Within the first several weeks after 9/11, news stations and papers displayed images of the hijackers and these faces were seared in our retinas and remained with us, and for some, still do to this day.
I remember one of my close friends in high school on the brink of tears one day because of a racial slur said to her father in the grocery store shortly after the attacks on the World Trade Center.
Her father and mother immigrated from Iran to create a better life and raise their children. Because of the over-saturation of hijacker images from television news, magazines and papers, her parents were being judged based on how they look.
The public immediately began to accuse and grow suspicious of anyone who looked Middle Eastern. Nobody cared if they were citizens of the U.S. or what country they were from. These people were stopped at airport security and harassed, and we allowed it. We allowed it because the media and our government fed us euphemisms like heightened security and using our feelings of victimization to racially profile anyone and everyone who fell under the category Middle Eastern.

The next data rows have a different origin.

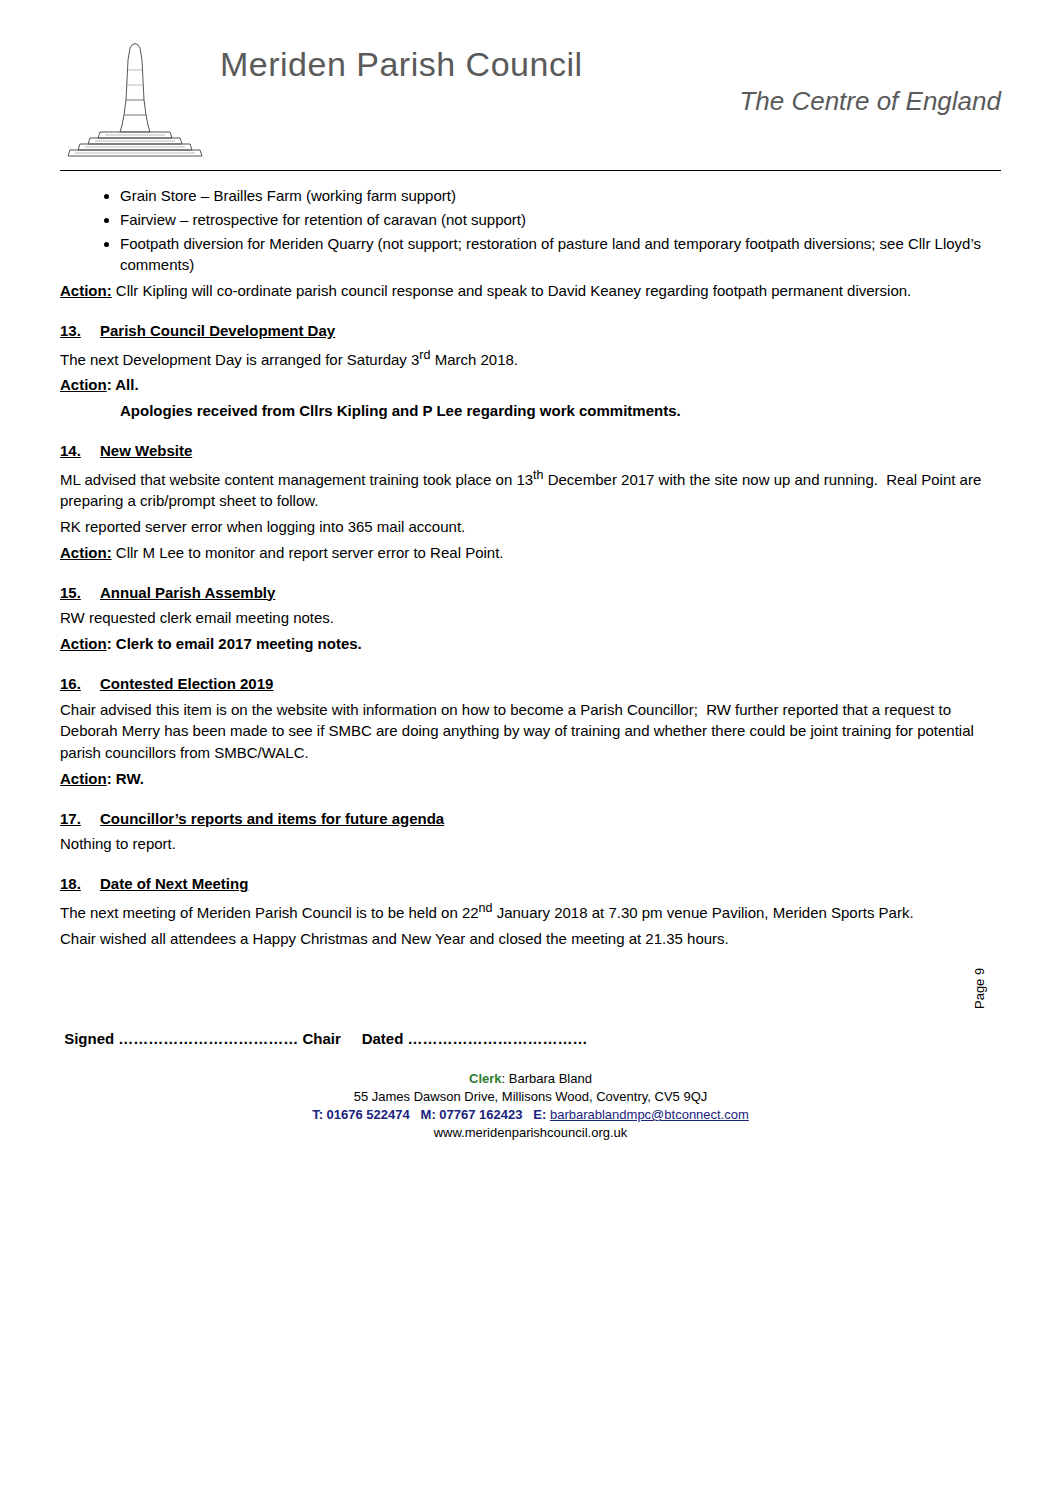Meriden Parish Council
The Centre of England
Grain Store – Brailles Farm (working farm support)
Fairview – retrospective for retention of caravan (not support)
Footpath diversion for Meriden Quarry (not support; restoration of pasture land and temporary footpath diversions; see Cllr Lloyd’s comments)
Action: Cllr Kipling will co-ordinate parish council response and speak to David Keaney regarding footpath permanent diversion.
13. Parish Council Development Day
The next Development Day is arranged for Saturday 3rd March 2018.
Action: All.
Apologies received from Cllrs Kipling and P Lee regarding work commitments.
14. New Website
ML advised that website content management training took place on 13th December 2017 with the site now up and running. Real Point are preparing a crib/prompt sheet to follow.
RK reported server error when logging into 365 mail account.
Action: Cllr M Lee to monitor and report server error to Real Point.
15. Annual Parish Assembly
RW requested clerk email meeting notes.
Action: Clerk to email 2017 meeting notes.
16. Contested Election 2019
Chair advised this item is on the website with information on how to become a Parish Councillor; RW further reported that a request to Deborah Merry has been made to see if SMBC are doing anything by way of training and whether there could be joint training for potential parish councillors from SMBC/WALC.
Action: RW.
17. Councillor’s reports and items for future agenda
Nothing to report.
18. Date of Next Meeting
The next meeting of Meriden Parish Council is to be held on 22nd January 2018 at 7.30 pm venue Pavilion, Meriden Sports Park.
Chair wished all attendees a Happy Christmas and New Year and closed the meeting at 21.35 hours.
Page 9
Signed ……………………………… Chair Dated ………………………………
Clerk: Barbara Bland
55 James Dawson Drive, Millisons Wood, Coventry, CV5 9QJ
T: 01676 522474 M: 07767 162423 E: barbarablandmpc@btconnect.com
www.meridenparishcouncil.org.uk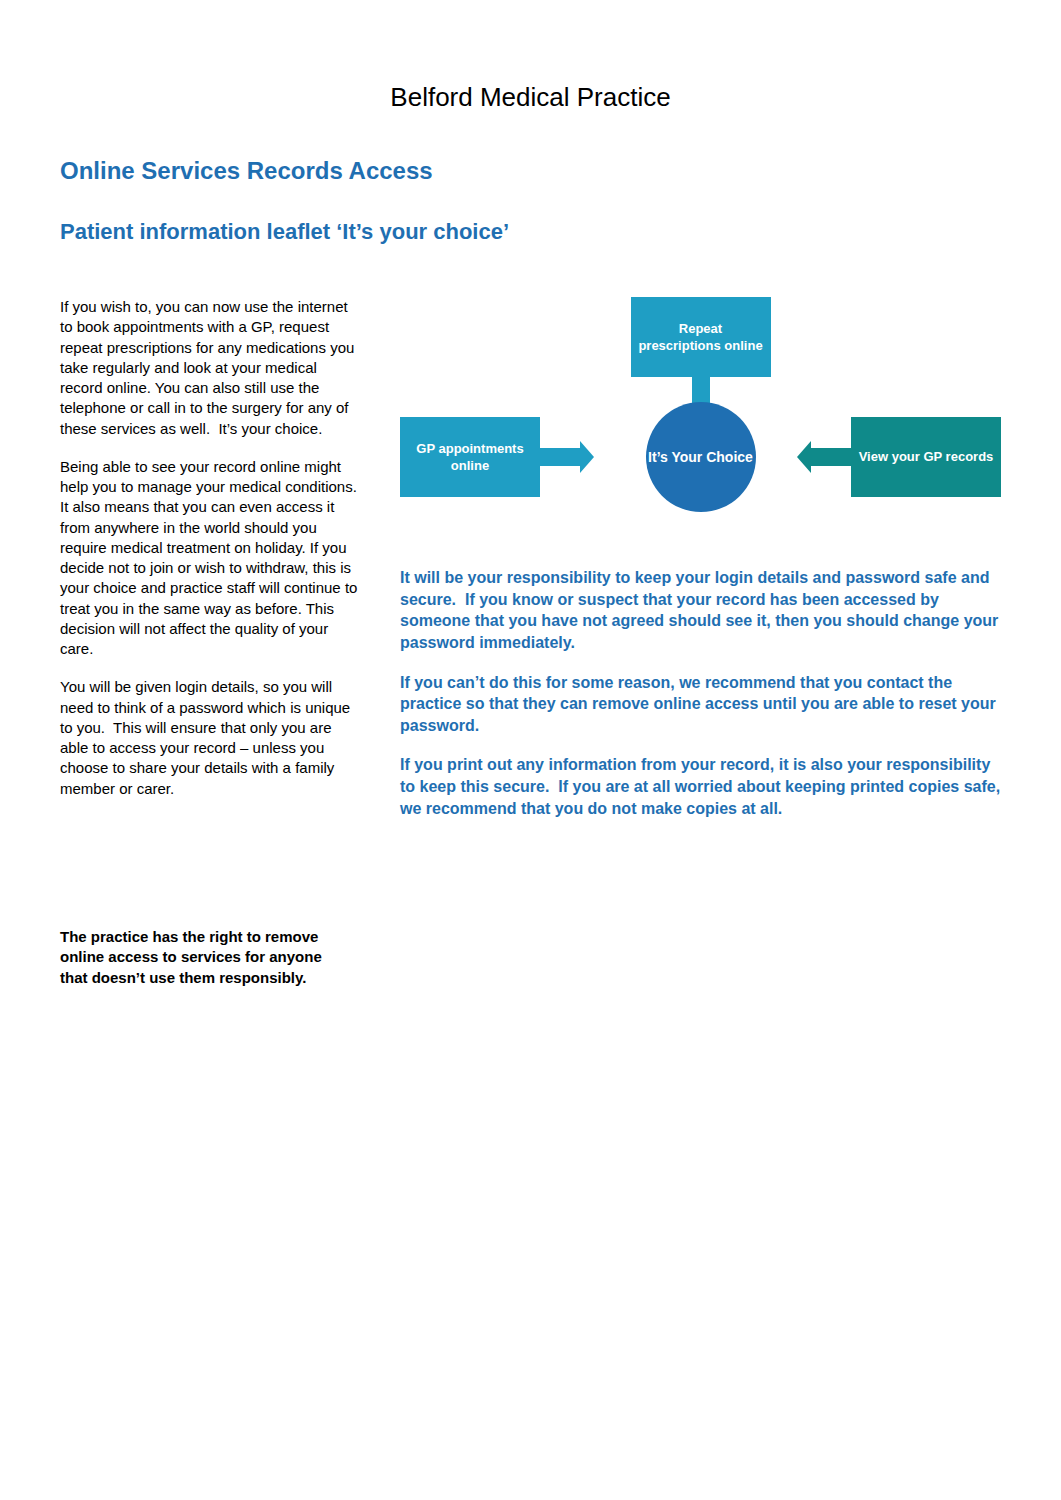Belford Medical Practice
Online Services Records Access
Patient information leaflet ‘It’s your choice’
If you wish to, you can now use the internet to book appointments with a GP, request repeat prescriptions for any medications you take regularly and look at your medical record online. You can also still use the telephone or call in to the surgery for any of these services as well. It’s your choice.
Being able to see your record online might help you to manage your medical conditions. It also means that you can even access it from anywhere in the world should you require medical treatment on holiday. If you decide not to join or wish to withdraw, this is your choice and practice staff will continue to treat you in the same way as before. This decision will not affect the quality of your care.
You will be given login details, so you will need to think of a password which is unique to you. This will ensure that only you are able to access your record – unless you choose to share your details with a family member or carer.
Repeat prescriptions online
GP appointments online
It’s Your Choice
View your GP records
It will be your responsibility to keep your login details and password safe and secure. If you know or suspect that your record has been accessed by someone that you have not agreed should see it, then you should change your password immediately.
If you can’t do this for some reason, we recommend that you contact the practice so that they can remove online access until you are able to reset your password.
If you print out any information from your record, it is also your responsibility to keep this secure. If you are at all worried about keeping printed copies safe, we recommend that you do not make copies at all.
The practice has the right to remove online access to services for anyone that doesn’t use them responsibly.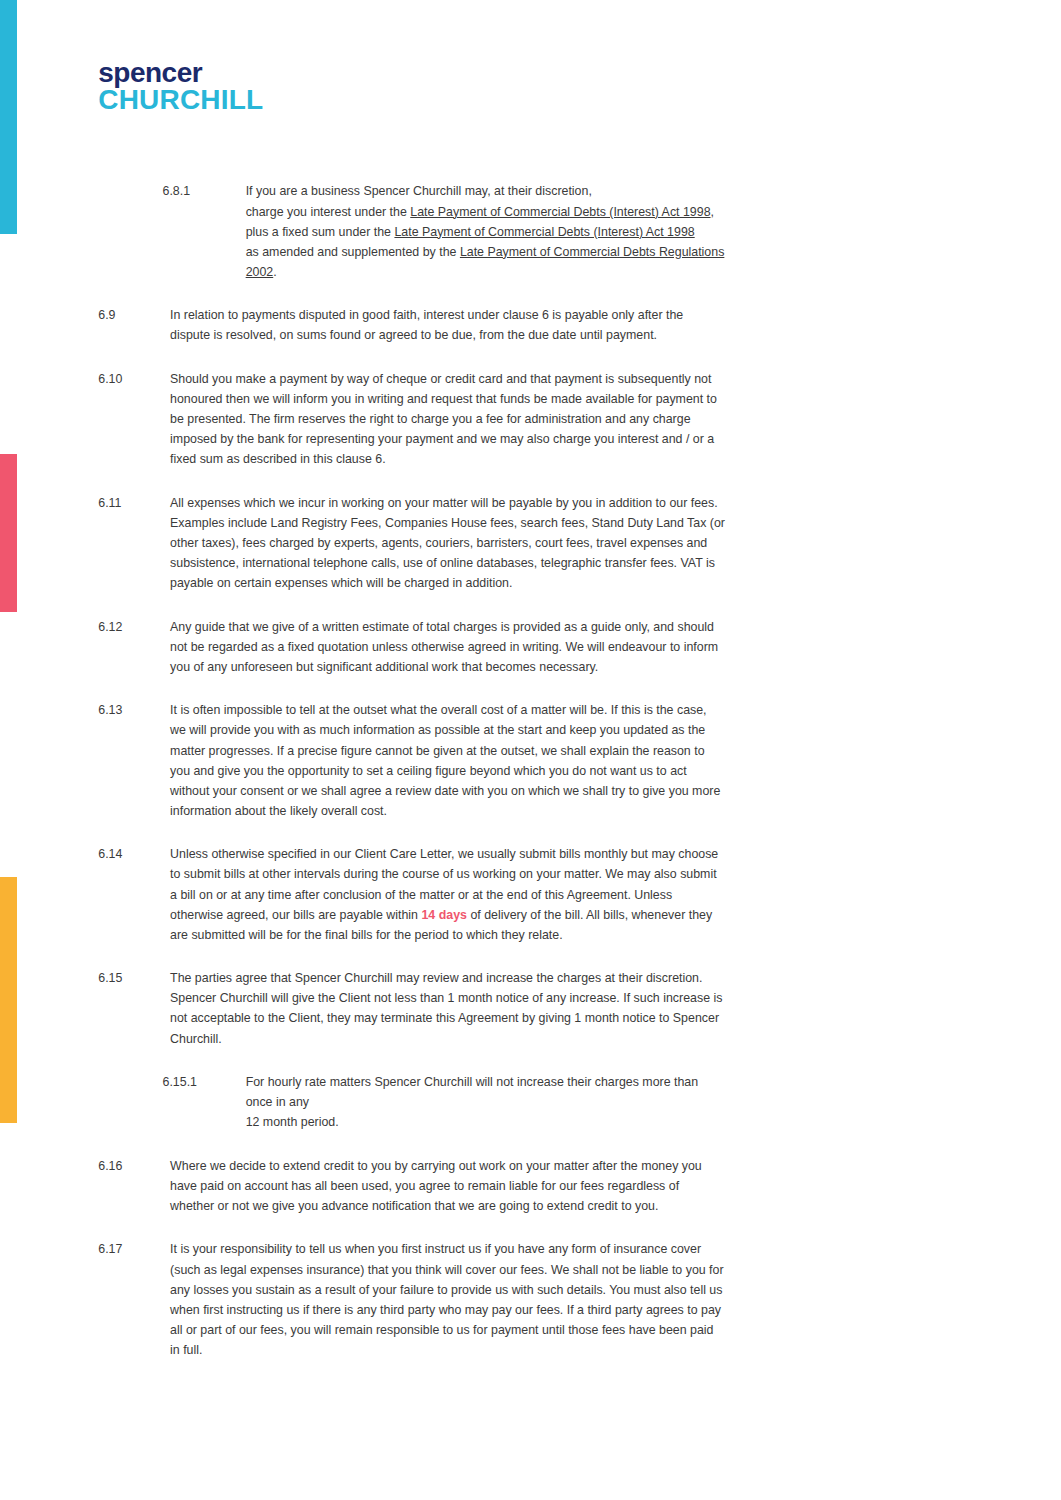spencer CHURCHILL
6.8.1
If you are a business Spencer Churchill may, at their discretion,
charge you interest under the Late Payment of Commercial Debts (Interest) Act 1998,
plus a fixed sum under the Late Payment of Commercial Debts (Interest) Act 1998
as amended and supplemented by the Late Payment of Commercial Debts Regulations 2002.
6.9
In relation to payments disputed in good faith, interest under clause 6 is payable only after the dispute is resolved, on sums found or agreed to be due, from the due date until payment.
6.10
Should you make a payment by way of cheque or credit card and that payment is subsequently not honoured then we will inform you in writing and request that funds be made available for payment to be presented. The firm reserves the right to charge you a fee for administration and any charge imposed by the bank for representing your payment and we may also charge you interest and / or a fixed sum as described in this clause 6.
6.11
All expenses which we incur in working on your matter will be payable by you in addition to our fees. Examples include Land Registry Fees, Companies House fees, search fees, Stand Duty Land Tax (or other taxes), fees charged by experts, agents, couriers, barristers, court fees, travel expenses and subsistence, international telephone calls, use of online databases, telegraphic transfer fees. VAT is payable on certain expenses which will be charged in addition.
6.12
Any guide that we give of a written estimate of total charges is provided as a guide only, and should not be regarded as a fixed quotation unless otherwise agreed in writing. We will endeavour to inform you of any unforeseen but significant additional work that becomes necessary.
6.13
It is often impossible to tell at the outset what the overall cost of a matter will be. If this is the case, we will provide you with as much information as possible at the start and keep you updated as the matter progresses. If a precise figure cannot be given at the outset, we shall explain the reason to you and give you the opportunity to set a ceiling figure beyond which you do not want us to act without your consent or we shall agree a review date with you on which we shall try to give you more information about the likely overall cost.
6.14
Unless otherwise specified in our Client Care Letter, we usually submit bills monthly but may choose to submit bills at other intervals during the course of us working on your matter. We may also submit a bill on or at any time after conclusion of the matter or at the end of this Agreement. Unless otherwise agreed, our bills are payable within 14 days of delivery of the bill. All bills, whenever they are submitted will be for the final bills for the period to which they relate.
6.15
The parties agree that Spencer Churchill may review and increase the charges at their discretion. Spencer Churchill will give the Client not less than 1 month notice of any increase. If such increase is not acceptable to the Client, they may terminate this Agreement by giving 1 month notice to Spencer Churchill.
6.15.1
For hourly rate matters Spencer Churchill will not increase their charges more than once in any
12 month period.
6.16
Where we decide to extend credit to you by carrying out work on your matter after the money you have paid on account has all been used, you agree to remain liable for our fees regardless of whether or not we give you advance notification that we are going to extend credit to you.
6.17
It is your responsibility to tell us when you first instruct us if you have any form of insurance cover (such as legal expenses insurance) that you think will cover our fees. We shall not be liable to you for any losses you sustain as a result of your failure to provide us with such details. You must also tell us when first instructing us if there is any third party who may pay our fees. If a third party agrees to pay all or part of our fees, you will remain responsible to us for payment until those fees have been paid in full.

I remember the sudden surge of patriotism that swept my neighborhood. Flags of red, white and blue decorated the outsides of homes and the windows of apartment buildings. Since when does flying a flag in front of your house make you a patriot? And why only now and not before? Perhaps it was only out of fear and feeling vulnerable that people decided to band together and show pride for their country. At least, that’s what it looked like to me.
People were coming together under a shared sense of nation, but this nationalism is what perpetuated the racial, ethnic and religious injustice that stemmed from this pride.
The past 10 years have changed the social climate of our country dramatically. Most of us have grown up in this post-9/11 era and this is all that we know. But there are a few of us who can remember how things were, and realize how different things are now. We are just as much a part of the 9/11 generation as our troops are.